肉体的だけではなく、精神的な強さも必要になってくる。
「ただ今、呼んで参ります」
書斎に着くと、一人の青年が立っていた。
「信用できるの、オルガ?」
「我らダカンが誇る、優秀な護衛です」
オルガの紹介で、革鎧を着た騎士がアンの前に出る。
「フランチェスコ・メルツィ、二〇歳です。剣の腕では誰にも負けません。フランチェとお呼びください」
「彼は、ダカン家が誇る私兵の一人です。特に戦闘に特化してございます」
メルツィは、ガッチリしたタイプの剣士だ。ショートソード一本だけしか持っていないのに、まるでスキがない。
「名前と目鼻立ちからして、外国人ね?」
ルックスと雰囲気から、フランチェからは人をたらしこめそうなオーラが漂っている。
「イタリア出身の元貴族です。亡命しまして」
「国を裏切ったの?」
「没落しました。

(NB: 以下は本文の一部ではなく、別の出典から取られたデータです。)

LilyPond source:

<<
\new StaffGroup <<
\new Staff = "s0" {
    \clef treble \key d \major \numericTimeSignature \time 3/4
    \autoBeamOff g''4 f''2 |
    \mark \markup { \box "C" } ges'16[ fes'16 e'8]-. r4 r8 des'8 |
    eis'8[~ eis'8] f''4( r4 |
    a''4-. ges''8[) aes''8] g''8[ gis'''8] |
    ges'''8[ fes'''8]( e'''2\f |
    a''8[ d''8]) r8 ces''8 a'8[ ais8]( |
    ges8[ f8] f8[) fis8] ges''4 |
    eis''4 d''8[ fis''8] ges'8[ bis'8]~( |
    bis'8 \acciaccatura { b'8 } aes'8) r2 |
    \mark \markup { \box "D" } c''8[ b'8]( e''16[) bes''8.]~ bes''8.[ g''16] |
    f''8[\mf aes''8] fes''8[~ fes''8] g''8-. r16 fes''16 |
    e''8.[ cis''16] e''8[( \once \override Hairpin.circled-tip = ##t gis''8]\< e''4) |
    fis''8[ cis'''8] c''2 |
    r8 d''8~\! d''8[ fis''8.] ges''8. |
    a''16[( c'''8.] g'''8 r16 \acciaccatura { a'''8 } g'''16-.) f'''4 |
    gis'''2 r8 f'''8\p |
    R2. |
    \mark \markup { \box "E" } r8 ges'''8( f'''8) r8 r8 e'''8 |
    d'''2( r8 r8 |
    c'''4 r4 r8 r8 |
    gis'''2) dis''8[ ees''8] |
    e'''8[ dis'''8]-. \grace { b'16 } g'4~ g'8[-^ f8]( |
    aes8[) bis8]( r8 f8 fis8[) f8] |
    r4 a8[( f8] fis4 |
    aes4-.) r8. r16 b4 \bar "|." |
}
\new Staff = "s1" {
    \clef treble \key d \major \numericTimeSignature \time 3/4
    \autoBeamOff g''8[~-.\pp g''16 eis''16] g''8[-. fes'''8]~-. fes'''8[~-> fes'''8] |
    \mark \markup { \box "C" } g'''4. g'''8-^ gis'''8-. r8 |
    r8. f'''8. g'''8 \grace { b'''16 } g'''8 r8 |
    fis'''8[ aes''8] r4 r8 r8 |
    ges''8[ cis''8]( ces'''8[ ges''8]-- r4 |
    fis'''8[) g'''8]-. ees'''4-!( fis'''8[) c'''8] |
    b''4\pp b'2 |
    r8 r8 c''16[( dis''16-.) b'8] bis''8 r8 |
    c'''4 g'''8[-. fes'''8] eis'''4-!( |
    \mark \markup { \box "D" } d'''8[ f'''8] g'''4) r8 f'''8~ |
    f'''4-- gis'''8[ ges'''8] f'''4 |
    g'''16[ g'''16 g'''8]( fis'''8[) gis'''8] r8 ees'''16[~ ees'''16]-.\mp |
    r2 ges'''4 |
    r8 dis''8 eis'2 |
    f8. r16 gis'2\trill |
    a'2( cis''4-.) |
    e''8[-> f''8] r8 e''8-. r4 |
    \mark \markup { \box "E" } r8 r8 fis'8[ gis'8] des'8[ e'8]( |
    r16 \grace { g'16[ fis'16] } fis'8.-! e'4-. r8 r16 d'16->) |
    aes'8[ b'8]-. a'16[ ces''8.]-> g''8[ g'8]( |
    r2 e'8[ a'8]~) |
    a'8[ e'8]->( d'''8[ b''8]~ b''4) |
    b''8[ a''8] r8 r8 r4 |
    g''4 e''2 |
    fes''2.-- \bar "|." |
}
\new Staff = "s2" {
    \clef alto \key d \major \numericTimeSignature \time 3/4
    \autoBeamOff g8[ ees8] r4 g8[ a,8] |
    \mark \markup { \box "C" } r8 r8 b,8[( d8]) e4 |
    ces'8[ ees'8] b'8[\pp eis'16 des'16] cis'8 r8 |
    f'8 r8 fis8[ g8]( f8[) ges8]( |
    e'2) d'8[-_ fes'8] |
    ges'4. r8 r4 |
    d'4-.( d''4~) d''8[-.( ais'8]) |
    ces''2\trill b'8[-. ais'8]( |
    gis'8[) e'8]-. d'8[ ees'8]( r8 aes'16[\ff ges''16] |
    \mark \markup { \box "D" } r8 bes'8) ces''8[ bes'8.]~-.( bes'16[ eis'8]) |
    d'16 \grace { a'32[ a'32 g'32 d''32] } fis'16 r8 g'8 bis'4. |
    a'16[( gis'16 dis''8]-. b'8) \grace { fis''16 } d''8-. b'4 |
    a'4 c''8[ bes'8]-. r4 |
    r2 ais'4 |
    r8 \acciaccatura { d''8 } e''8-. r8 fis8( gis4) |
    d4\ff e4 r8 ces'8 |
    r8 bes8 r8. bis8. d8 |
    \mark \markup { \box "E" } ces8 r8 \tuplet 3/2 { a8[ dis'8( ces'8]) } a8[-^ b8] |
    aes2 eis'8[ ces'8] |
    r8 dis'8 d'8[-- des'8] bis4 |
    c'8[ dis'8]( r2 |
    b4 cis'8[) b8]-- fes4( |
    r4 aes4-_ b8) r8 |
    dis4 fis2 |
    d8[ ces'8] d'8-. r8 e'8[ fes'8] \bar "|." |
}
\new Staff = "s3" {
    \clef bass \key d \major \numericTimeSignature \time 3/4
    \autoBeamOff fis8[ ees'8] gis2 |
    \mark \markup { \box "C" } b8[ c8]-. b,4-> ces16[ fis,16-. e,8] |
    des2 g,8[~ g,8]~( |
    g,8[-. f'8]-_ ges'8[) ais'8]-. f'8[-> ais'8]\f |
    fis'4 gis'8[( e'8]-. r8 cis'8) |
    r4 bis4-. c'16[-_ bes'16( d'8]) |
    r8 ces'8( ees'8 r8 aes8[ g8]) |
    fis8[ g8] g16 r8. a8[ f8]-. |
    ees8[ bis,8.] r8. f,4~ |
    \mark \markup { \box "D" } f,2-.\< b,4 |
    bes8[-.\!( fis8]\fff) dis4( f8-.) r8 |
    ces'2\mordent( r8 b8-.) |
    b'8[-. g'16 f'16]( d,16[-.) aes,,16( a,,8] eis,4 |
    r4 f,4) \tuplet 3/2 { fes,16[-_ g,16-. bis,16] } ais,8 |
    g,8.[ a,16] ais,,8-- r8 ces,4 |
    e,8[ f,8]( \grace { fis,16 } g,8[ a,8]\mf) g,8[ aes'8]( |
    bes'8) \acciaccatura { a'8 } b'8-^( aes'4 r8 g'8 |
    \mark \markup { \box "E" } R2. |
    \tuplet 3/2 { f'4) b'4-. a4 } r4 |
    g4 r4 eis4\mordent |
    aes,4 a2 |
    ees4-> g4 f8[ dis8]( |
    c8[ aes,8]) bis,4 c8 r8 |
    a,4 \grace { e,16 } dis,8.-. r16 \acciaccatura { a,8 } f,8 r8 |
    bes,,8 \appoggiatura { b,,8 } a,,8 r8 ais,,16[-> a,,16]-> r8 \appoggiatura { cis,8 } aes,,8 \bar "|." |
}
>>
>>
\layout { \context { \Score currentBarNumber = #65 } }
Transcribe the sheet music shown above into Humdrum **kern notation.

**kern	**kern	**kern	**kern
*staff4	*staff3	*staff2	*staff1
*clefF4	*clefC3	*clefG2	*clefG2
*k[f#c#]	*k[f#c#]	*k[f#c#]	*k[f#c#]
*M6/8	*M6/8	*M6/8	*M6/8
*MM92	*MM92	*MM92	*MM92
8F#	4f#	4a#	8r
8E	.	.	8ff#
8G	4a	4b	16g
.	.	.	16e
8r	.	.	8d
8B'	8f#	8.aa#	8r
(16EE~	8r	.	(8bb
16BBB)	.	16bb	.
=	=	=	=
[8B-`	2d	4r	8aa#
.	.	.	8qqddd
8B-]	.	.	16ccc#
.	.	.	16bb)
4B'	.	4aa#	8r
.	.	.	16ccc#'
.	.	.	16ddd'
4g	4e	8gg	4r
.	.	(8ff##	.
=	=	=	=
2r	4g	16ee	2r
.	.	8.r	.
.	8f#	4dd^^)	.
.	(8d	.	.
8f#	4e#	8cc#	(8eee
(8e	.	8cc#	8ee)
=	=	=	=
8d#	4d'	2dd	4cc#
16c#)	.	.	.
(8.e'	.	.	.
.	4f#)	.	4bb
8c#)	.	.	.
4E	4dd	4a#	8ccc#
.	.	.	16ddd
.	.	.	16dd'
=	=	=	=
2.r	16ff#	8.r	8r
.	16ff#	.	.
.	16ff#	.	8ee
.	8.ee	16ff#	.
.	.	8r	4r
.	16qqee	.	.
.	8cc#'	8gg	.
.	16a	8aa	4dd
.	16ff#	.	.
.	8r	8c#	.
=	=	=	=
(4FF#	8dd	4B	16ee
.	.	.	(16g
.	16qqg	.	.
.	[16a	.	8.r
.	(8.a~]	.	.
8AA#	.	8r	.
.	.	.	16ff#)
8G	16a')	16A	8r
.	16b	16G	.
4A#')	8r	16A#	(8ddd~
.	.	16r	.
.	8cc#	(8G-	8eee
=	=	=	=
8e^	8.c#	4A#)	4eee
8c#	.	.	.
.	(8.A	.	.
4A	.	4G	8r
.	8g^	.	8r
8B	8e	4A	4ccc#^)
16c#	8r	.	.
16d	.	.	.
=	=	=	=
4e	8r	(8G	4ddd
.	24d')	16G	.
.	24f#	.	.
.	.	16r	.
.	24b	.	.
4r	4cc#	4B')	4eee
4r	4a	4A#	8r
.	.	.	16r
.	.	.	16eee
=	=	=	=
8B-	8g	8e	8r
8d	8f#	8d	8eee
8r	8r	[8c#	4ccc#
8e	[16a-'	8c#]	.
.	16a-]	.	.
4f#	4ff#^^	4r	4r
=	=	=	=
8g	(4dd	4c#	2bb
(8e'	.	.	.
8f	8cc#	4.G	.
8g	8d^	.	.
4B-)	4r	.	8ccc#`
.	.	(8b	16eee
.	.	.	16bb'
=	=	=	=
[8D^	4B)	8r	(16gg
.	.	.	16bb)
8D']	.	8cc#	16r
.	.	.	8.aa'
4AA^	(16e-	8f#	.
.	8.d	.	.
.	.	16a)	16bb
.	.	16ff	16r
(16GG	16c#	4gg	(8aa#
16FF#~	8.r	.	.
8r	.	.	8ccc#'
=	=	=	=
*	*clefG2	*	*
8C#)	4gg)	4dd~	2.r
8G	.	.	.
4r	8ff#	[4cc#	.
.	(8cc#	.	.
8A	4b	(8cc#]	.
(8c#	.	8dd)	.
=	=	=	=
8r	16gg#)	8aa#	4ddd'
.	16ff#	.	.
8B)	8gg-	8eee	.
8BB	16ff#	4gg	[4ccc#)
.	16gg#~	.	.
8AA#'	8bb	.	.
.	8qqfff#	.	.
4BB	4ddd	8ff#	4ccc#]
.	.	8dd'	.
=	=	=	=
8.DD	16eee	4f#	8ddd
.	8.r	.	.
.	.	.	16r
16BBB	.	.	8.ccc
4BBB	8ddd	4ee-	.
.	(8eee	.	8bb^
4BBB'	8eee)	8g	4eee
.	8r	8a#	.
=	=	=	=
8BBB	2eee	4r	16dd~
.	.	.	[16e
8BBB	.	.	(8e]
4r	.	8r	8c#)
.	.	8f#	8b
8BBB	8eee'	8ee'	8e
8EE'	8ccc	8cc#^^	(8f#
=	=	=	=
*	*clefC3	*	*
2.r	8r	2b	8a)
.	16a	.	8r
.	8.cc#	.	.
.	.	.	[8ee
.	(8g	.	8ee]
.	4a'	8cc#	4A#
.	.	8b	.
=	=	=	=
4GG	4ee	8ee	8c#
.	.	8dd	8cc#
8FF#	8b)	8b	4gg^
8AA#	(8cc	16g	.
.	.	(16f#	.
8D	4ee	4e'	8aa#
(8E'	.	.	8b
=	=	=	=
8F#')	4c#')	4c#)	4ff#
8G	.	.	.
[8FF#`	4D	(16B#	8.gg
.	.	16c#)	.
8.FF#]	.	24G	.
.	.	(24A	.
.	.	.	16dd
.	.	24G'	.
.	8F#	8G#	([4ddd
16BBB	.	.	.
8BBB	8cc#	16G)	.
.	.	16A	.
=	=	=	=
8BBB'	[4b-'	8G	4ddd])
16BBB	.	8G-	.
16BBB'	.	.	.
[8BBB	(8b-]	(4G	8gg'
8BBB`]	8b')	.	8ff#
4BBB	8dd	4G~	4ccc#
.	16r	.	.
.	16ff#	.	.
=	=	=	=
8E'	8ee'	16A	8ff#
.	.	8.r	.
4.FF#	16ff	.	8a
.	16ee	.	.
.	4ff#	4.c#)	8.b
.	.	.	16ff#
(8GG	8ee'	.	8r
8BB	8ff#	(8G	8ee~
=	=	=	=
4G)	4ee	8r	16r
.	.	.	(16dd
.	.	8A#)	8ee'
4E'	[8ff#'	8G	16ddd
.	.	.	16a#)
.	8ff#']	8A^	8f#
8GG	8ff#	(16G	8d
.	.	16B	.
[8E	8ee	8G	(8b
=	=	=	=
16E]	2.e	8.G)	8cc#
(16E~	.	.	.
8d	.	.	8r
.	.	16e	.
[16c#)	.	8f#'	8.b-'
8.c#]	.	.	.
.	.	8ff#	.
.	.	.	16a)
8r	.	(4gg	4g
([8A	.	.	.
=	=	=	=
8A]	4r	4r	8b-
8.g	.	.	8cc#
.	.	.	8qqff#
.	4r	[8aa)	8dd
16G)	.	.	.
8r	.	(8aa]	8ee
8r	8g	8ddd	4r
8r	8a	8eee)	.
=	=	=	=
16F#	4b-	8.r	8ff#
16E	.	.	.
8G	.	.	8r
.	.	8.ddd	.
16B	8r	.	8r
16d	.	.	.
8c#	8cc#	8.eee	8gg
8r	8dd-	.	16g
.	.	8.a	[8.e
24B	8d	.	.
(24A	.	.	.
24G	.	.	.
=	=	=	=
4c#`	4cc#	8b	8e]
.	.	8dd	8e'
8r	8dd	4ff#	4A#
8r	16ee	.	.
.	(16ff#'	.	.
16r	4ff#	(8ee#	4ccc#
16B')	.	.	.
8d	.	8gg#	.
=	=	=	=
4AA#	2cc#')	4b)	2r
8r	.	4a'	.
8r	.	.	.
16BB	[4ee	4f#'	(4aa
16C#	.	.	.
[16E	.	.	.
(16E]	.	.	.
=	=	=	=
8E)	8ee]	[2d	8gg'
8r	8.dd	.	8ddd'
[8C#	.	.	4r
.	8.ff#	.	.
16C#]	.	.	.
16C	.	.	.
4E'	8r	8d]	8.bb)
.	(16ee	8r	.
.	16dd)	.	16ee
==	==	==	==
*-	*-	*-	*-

フランスに望みを得ようと」
オルガ夫人の親戚筋であり、夫人のボディガードを数年勤め上げたという。
だが、戦争で主が死に、一族は没落した。一粒種のフランチェだけを残すのみである。
「ふぅん」
ノーモーションで、アンは剣を振り下ろそうとした。
だが、剣が手元にない。どこへ行ったのか。
「ご冗談を」
いつの間にか、剣はオルガが後ろに隠し持っていた。
「どうして、斬りかかると分かったの?」
オルガに剣を返してもらう。
「先ほどから、全くお話を聞いていらっしゃらなかったので」
アンがずっと剣の方をチラチラ見ていたのが、フランチェは気にしていたらしい。
何かを試そうとしていると直感で分かったそうな。
確かに見込みがある。先日連れて行った騎士たちに、フランチェの爪の垢でも飲ませたい気分だ。
「じゃあ、私兵というのもウソね」
今度は、オルガが驚く番だった。